Enterprise and Adventure/Sir Sydney Smith's Escape

SIR SIDNEY SMITH'S ESCAPE.




Sir Sidney Smith, who was charged by Admiral Hood with the duty of burning the French fleet at Toulon, in 1793, fell into the hands of the French two years later, and was treated with considerable severity as a prisoner of war. Confined in the Temple, that gloomy prison in Paris, in which the unfortunate Louis the Sixteenth and Marie Antoinette spent their last days, the unwholesome closeness of his dungeon brought on an illness which for a time threatened to put an end to his career. In this condition, prompted by the impulses of his own generous nature, he wrote a letter to Napoleon Bonaparte, imploring him to order that he, a dying prisoner, might be allowed to breathe the air beyond his prison walls. No answer was returned to this request; but Sir Sidney soon after reviving, a plan was successfully devised, by which he effected his escape.

A friend had provided him with a false passport, a sword, a pistol, and a loose great-coat; and thus provided, sleeping by night in obscure road-side cabarets, and by day proceeding cautiously by bye-roads, he made his way through Normandy. Following the windings of the Seine, and avoiding Rouen and other great cities, he finally got to the coast in the neighbourhood of Havre. This was a dangerous spot, for it was here that he had been captured, and consequently his person was known to the authorities; but he was aware that a number of British ships of war were blockading that port, and if he could only communicate with these, he knew that his escape would be easy. Having secreted himself in a little town at a considerable distance from the coast, he walked to the sea shore, where he arrived in the dusk of the evening, and here, at length, he was so fortunate as to find a solitary fisherman in charge of several boats. Sir Sidney, who had spoken French from a child with the fluency of a native, told the man that he had a particular reason for wishing to visit one of the English ships lying off the harbour, and that he would give a handsome reward to be conveyed aboard. The poor fisherman consented on condition that the stranger would wait till it was later, and meanwhile invited him to his cottage to take rest before starting. Sir Sidney accepted his offer, and followed him to a cottage, where a poor old woman, the fisherman's wife, spread a cloth and laid before them a good supper. But their guest was too unwell to eat, and was not unnaturally anxious lest the man should only have asked for delay in order to betray him. He was now, however, in their power, and it was useless to hesitate; so he merely asked for leave to lie down and sleep until the time to depart had arrived. The woman accordingly gave him a clean mattress in the room in which they sat; and here, worn out with a long day's walk, he wrapped himself in his cloak and slept.
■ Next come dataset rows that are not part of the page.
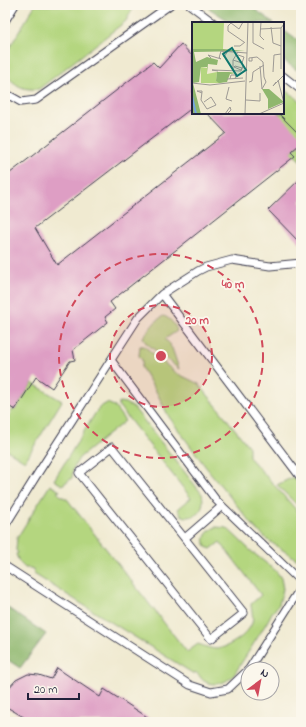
<svg xmlns="http://www.w3.org/2000/svg" width="306" height="727" font-family="'Indie Flower',sans-serif">
  <rect width="100%" height="100%" fill="#fbf7ec"/>
  <filter id="ink" filterUnits="userSpaceOnUse"><feTurbulence type="fractalNoise" baseFrequency=".025" numOctaves="2"/><feDisplacementMap in="SourceGraphic" scale="8" xChannelSelector="R" yChannelSelector="G"/><feConvolveMatrix kernelMatrix="1 2 1 2 8 2 1 2 1" color-interpolation-filters="sRGB"/></filter>
  <filter id="wash" filterUnits="userSpaceOnUse"><feTurbulence type="fractalNoise" baseFrequency=".012" numOctaves="4" result="noise"/><feDisplacementMap in="SourceGraphic" scale="16" xChannelSelector="R" yChannelSelector="G"/><feGaussianBlur stdDeviation="0.9" result="paint"/><feColorMatrix in="noise" values="0 0 0 0 0 0 0 0 0 0 0 0 0 0 0 0 0 1.4 0 .05"/><feComposite in="paint" operator="in"/></filter>
  <g filter="url(#wash)">
    <rect width="100%" height="100%" fill="#f0ead1"/>
    <!-- green -->
    <path fill="#b4d67f" stroke="#6b7c5d" d="M35,5H132V10L126,21L39,89C23,90 17,87 6,75L5,55Z
      M283,88L301,102V139L277,113H283Z
      M301,143V161L291,152Z
      M163,316C169,317 176,325 177,331L165,339L171,345L170,346L172,348L179,369L146,343L143,337L156,321Z
      M140,346H144L176,373L199,384L249,447V457L301,515V562L269,541L255,528L205,466L169,417L157,393L141,367C143,362 143,360 139,356Z
      M32,383L62,401L25,461L5,449V422L13,409L15,410Z
      M119,402L125,403L134,408L202,494C205,507 200,517 186,517L181,515L178,509L191,498L118,405Z
      M107,403L114,406L125,421L79,458L73,469L72,478L62,485L54,480L96,412L102,406Z
      M293,477L301,487V509L277,485Z
      M50,485L60,491L57,492L61,496L67,499L187,652L198,644C204,646 211,649 217,649C229,647 248,635 252,623C254,617 251,610 251,604L261,595L220,542L211,549L206,547C202,537 207,531 216,527L227,528L251,551L276,571L281,578L283,589L279,604L273,612H272C271,618 239,666 234,675C226,683 215,687 204,681C201,679 200,675 195,672L194,674L34,574L33,569L30,568H25L19,562L16,554L18,553L16,550L17,538Z"/>
    <!-- forest -->
    <path fill="#8fb76e" stroke="#586c54" d="M204,5H249L274,23H232Z
      M283,30L301,43V73L283,60Z
      M5,606L46,634L20,668L5,658Z"/>
    <g id="blocks">
      <!-- building -->
      <path fill="#de9ec4" d="M181,44L193,57V107L35,228L57,265L226,133L207,113H278L301,136V143L291,152L295,156L110,302L115,309L105,317L108,322L73,350L75,360L70,361L52,388L36,377L15,410L5,404V177L153,62L159,68Z
        M301,178V244L268,210Z
        M57,668L100,697L104,689L155,722H32L5,706L6,691L16,680L28,674L39,675L51,679Z"/>
    </g>
  </g>
  <g filter="url(#ink)">
    <use href="#blocks" fill-opacity="0" stroke="#414052" stroke-width="1"/>
    <g fill="none" stroke-linecap="round" stroke-linejoin="round">
      <defs>
        <path id="lane" d="M190,5L214,23
          M5,21L15,5
          M283,76L301,90
          M5,93L21,102L36,100L170,5
          M162,294L301,478
          M111,360L216,500L301,582
          M112,447L244,613L211,639L79,473Z
          M5,526L38,473L138,318L162,294L198,271L206,267L232,260L270,266L301,263
          M185,538L222,506
          M5,566L190,685L211,692L228,689L248,670
          M249,669L301,587"/>
      </defs>
      <!-- lane casing -->
      <use href="#lane" stroke="#414052" stroke-width="9"/>
      <!-- lane -->
      <use href="#lane" stroke="#fff" stroke-width="7"/>
    </g>
  </g>
  <!-- distance rings -->
  <circle cx="161" cy="356" r="51" fill="#d1495b" fill-opacity=".12"/>
  <g fill="none" stroke="#d1495b" stroke-width="2" stroke-dasharray="7 5">
    <circle cx="161" cy="356" r="51"/>
    <circle cx="161" cy="356" r="102"/>
  </g>
  <!-- overview -->
  <g transform="translate(192 22)">
    <rect width="92" height="92" fill="#f0ead1"/>
    <path d="M0,0H32L31,27H0ZM9,45L15,46V52L25,50L24,59L31,61H9Z" fill="#b4d67f"/>
    <path d="M0,27H31L53,29L2,30L4,40L15,35L26,38L25,43L16,42L15,51V45H9L7,60L1,61L9,92H0ZM25,50H37L44,51L38,52L35,60L27,61L24,59ZM70,67H77L92,80L76,87V77Z" fill="#8fb76e"/>
    <path fill="none" stroke="#76a5e0" stroke-width="2" d="M0,74L4,92"/>
    <path fill="none" stroke="#9e9a95" stroke-width="1" d="M61,0V21L72,27M69,0L68,14L72,18M39,1L36,4V9L52,20M39,1L47,7L51,0M79,5L81,21L89,24M68,7L89,6M42,24H48L53,20M31,29L32,35L36,29M19,36L16,33L29,37L27,35M27,36L29,29L55,31M60,36V39H57V36L65,35L71,40L72,55L74,60L70,67L68,44M41,38L50,41L52,35L46,33M43,44L50,46L49,48L42,45ZM89,47V6L92,2M26,49L20,48L49,49L51,44M41,49V38L46,30M81,50L82,33L89,32M35,57L51,56M38,57L39,53H44L43,57M86,58L92,81M57,60L60,59L61,50L72,43M84,60L81,64L92,53M0,61L18,63L53,59M37,65L34,77L40,79M10,71L5,69H10V70L9,78L15,87L24,83L19,75L12,80M54,78L68,79V71M33,92L38,85L39,88L35,92M53,92L56,0M67,92L92,81"/>
    <path fill="#0f766e" fill-opacity="0.15" stroke="#0f766e" stroke-width="2" d="M40,26L54,48L45,54L31,32Z"/>
    <rect width="92" height="92" fill="none" stroke="#22223b" stroke-width="2"/>
  </g>
  <circle cx="161" cy="356" r="6" fill="#d1495b" stroke="#fbf7ec" stroke-width="2"/>
  <g font-size="12" text-anchor="middle" font-weight="bold" fill="#d1495b" stroke="#fbf7ec" stroke-width="3.5" stroke-linejoin="round" paint-order="stroke">
    <text x="233" y="288">40 m</text>
    <text x="197" y="324">20 m</text>
  </g>
  <!-- margin -->
  <rect width="306" height="727" fill="none" stroke="#fbf7ec" stroke-width="20"/>
  <!-- north arrow -->
  <g transform="translate(260 681) rotate(32)"><circle r="19" fill="#fbf7ec" stroke="#a4a2a5"/>
  <path d="M0-3L7 15L0 10L-7 15Z" fill="#d1495b"/>
  <text y="-6" font-size="11" font-weight="bold" text-anchor="middle" fill="#22223b">N</text>
  </g>
  <!-- scale -->
  <path d="M28 693v6h51v-6" fill="none" stroke="#22223b" stroke-width="2"/>
  <text x="34" y="693" font-size="12" fill="#22223b" stroke="#fbf7ec" stroke-width="3" paint-order="stroke">20 m</text>
</svg>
At the appointed hour the fisherman awoke his guest, and bade him follow him. Sir Sidney started from his place and obeyed, and with a joyful heart stepped into the boat which lay waiting for them in a little cove. Feeling himself once more upon his native element, after so many wanderings, the gallant sailor drew his cloak around him with an involuntary gesture of satisfaction, which the man observed, but mistook its meaning. To Sir Sidney's surprise, he laid his hand upon his shoulder, and said, "Do not hide yourself, sir, from me, for I have known you all along." Sir Sidney was scarcely alarmed by this speech, for they were alone and he was armed. "If you indeed know me," he said calmly, "who am I?" "You are Commodore Smith," replied the man; "you more than once gave me a glass of spirits with your own hands, when I have come in my boat, the 'Diamond,' on wet nights, to sell fish to your crew, and I should be a scoundrel if I betrayed you."
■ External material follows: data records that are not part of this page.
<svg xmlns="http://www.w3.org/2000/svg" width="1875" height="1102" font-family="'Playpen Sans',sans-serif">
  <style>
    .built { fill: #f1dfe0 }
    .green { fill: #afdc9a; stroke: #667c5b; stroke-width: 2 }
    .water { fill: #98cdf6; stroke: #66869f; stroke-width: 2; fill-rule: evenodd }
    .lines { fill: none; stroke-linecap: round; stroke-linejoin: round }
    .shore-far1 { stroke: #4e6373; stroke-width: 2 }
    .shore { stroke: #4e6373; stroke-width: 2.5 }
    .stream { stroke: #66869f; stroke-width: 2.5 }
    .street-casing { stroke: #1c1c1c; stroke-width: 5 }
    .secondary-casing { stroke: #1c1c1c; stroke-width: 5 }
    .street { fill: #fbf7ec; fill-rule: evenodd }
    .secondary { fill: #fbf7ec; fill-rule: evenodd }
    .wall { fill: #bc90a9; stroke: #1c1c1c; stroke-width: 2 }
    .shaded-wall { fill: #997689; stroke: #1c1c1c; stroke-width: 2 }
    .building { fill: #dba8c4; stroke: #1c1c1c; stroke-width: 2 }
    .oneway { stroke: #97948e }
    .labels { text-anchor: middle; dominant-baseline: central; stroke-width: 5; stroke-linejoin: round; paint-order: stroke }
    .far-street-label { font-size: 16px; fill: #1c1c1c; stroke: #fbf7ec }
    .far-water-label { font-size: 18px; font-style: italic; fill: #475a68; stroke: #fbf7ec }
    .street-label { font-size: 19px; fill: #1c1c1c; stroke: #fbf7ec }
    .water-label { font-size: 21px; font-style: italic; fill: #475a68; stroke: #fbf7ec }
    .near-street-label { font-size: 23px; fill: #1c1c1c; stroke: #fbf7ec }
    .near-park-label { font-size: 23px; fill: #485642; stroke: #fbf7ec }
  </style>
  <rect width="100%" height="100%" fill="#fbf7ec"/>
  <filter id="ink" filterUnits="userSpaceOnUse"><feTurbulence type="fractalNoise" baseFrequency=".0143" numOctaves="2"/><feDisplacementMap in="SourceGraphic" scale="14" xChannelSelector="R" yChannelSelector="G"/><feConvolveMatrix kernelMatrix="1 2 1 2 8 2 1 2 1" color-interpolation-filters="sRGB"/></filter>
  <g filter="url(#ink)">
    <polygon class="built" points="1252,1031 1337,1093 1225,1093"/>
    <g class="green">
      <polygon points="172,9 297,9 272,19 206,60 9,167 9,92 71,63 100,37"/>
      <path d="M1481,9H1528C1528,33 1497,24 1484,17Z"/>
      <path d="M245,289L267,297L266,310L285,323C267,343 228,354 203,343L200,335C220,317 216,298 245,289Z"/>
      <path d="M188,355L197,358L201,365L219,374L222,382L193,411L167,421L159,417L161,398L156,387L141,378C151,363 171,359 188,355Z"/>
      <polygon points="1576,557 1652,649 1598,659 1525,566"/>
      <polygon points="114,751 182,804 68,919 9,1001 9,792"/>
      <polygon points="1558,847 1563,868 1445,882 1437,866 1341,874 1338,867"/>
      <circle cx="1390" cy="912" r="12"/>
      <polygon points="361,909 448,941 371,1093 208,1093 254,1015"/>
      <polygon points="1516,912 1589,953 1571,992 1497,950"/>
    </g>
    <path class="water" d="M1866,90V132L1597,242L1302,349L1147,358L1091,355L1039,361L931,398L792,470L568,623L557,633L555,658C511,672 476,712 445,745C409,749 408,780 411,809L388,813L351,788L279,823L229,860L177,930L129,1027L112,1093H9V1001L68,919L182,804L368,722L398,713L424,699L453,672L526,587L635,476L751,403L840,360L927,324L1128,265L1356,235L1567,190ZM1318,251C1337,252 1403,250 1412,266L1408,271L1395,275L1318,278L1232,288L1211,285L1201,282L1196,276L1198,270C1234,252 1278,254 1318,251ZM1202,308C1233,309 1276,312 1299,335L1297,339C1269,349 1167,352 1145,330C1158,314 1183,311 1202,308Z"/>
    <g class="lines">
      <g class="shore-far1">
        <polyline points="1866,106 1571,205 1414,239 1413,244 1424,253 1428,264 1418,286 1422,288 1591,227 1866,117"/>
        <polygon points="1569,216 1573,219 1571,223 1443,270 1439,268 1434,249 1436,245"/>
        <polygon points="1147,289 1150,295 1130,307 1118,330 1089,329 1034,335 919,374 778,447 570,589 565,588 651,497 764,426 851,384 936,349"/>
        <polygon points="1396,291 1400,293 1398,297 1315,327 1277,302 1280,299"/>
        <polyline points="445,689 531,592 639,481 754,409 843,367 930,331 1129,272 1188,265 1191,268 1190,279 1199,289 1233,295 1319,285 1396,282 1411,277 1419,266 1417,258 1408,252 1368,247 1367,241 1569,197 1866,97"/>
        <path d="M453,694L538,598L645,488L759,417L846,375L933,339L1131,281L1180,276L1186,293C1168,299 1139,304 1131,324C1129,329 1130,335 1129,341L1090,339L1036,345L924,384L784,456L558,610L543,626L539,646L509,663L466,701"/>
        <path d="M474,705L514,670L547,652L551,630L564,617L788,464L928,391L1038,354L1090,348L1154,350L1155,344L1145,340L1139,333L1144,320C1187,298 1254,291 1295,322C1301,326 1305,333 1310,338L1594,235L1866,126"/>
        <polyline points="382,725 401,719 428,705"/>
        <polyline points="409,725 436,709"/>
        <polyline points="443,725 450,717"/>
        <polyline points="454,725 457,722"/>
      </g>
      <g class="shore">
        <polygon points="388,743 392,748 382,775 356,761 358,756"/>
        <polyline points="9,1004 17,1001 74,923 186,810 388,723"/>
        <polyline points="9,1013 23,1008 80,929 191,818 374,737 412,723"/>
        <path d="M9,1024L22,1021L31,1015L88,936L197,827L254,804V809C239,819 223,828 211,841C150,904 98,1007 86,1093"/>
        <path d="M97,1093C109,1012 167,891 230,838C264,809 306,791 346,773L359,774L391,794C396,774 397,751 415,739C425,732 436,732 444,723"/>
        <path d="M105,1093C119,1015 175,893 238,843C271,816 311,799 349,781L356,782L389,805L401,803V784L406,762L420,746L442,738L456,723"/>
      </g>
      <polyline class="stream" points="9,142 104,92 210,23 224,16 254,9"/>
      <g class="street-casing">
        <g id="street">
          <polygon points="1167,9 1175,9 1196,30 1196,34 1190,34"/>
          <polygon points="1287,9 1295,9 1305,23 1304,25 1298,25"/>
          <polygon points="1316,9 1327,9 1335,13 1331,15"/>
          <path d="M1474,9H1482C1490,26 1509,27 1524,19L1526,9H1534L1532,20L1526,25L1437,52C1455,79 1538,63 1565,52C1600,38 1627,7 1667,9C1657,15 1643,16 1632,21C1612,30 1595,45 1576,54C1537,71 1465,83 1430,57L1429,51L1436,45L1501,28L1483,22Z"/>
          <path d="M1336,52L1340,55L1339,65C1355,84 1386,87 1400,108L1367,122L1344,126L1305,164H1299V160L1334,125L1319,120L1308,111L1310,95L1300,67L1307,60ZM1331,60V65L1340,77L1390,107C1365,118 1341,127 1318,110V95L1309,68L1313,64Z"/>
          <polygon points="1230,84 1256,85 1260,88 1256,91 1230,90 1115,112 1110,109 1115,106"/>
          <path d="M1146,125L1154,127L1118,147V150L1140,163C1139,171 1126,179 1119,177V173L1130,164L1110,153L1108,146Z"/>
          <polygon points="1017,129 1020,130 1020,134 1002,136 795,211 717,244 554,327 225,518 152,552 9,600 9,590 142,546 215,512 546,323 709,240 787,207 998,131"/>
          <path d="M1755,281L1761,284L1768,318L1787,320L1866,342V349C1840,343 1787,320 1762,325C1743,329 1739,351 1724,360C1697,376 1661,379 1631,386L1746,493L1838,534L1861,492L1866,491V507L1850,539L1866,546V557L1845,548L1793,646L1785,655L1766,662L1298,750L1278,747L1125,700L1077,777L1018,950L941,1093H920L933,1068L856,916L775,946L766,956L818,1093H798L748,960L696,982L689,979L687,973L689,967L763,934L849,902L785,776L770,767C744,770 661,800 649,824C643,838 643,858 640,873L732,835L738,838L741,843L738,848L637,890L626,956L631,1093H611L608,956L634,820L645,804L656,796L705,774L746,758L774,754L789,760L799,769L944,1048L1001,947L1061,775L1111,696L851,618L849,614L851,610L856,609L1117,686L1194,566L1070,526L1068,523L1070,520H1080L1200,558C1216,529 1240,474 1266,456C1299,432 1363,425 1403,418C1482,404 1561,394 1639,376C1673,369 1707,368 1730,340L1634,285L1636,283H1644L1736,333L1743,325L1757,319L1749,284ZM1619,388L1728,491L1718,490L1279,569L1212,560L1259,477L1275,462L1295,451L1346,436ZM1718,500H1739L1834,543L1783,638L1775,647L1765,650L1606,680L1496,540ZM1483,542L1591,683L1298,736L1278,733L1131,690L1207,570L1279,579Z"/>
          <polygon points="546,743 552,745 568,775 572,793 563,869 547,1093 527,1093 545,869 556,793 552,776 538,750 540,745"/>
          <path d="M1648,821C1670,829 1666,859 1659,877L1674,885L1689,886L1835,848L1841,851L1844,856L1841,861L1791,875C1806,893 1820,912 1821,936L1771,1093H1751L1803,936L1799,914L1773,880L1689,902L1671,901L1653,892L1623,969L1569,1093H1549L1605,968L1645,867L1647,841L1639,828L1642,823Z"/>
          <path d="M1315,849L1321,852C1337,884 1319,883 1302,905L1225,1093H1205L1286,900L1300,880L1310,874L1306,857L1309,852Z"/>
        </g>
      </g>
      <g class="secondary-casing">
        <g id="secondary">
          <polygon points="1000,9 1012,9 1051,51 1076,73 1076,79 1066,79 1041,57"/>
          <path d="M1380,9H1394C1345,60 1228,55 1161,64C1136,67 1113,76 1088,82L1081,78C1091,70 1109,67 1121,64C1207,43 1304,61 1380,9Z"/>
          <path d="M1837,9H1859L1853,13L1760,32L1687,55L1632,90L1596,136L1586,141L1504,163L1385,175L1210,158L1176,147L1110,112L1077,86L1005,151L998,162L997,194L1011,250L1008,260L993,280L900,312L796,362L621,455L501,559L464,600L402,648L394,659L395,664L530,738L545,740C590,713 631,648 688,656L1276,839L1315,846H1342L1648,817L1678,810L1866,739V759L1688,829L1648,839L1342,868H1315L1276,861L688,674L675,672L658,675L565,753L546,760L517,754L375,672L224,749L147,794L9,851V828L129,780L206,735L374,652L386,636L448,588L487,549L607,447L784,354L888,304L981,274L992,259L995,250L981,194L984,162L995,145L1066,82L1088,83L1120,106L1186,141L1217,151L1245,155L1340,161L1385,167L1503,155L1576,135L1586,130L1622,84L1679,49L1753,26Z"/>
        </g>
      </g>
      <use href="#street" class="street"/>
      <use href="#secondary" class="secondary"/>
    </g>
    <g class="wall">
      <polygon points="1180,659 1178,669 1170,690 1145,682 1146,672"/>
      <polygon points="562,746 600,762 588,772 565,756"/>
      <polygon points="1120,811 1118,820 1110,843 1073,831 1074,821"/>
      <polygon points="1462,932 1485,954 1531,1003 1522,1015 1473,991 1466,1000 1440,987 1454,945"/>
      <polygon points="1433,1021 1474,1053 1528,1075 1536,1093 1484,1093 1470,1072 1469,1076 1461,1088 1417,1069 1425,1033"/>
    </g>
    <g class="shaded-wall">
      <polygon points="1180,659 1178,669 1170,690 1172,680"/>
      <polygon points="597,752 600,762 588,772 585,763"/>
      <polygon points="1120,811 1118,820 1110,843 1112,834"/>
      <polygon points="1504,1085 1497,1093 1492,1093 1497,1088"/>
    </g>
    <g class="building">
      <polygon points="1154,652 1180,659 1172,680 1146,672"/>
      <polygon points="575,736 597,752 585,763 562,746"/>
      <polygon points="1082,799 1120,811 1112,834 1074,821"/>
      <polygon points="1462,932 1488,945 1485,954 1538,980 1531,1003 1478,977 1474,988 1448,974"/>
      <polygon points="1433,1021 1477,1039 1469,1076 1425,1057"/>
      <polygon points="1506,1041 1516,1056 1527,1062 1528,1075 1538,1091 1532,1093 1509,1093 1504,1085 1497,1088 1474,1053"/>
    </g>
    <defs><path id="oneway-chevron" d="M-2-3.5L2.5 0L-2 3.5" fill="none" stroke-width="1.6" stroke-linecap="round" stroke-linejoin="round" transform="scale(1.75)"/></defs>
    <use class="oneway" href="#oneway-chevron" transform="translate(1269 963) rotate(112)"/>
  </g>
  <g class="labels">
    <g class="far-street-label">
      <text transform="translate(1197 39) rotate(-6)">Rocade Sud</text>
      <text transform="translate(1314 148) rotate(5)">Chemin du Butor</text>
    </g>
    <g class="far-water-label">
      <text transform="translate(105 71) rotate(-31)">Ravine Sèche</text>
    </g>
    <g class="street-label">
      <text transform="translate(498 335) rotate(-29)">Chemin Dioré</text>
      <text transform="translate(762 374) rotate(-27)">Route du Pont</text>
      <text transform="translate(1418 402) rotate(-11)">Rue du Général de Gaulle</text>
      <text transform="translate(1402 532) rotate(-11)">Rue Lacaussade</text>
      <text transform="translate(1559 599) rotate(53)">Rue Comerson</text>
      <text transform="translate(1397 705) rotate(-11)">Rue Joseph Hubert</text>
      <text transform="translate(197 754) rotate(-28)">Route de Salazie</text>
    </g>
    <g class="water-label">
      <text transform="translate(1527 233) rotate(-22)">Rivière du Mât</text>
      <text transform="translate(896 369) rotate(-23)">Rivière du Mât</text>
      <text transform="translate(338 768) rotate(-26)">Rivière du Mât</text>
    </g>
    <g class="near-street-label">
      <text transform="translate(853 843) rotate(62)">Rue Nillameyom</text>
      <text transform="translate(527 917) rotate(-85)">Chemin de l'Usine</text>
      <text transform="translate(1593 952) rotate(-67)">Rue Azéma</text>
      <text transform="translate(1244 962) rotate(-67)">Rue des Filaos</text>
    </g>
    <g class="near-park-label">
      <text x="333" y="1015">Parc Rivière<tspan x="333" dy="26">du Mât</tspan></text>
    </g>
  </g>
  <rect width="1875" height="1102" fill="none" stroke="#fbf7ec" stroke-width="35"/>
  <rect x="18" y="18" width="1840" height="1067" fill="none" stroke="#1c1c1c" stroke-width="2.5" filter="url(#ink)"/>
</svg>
In telling this anecdote to a friend, long afterwards, Sir Sidney remarked, "You see by this occurrence that no man can be aware how the most apparently trifling events may influence his future safety, nor how humble may be the individual who may have his life or liberty in his hands. And thus, my friend, Almighty Providence appears to weave together all his creatures in a mutual kindly dependence, so that none may say, 'I can have no need of you.'" The little fishing-boat conveyed its freight safely to the side of a British man-of-war, the "Argo" frigate, which joyfully took him aboard, and without loss of time brought him to England, where the return from his perilous adventures, of this great favourite of the people, was welcomed with almost a national rejoicing.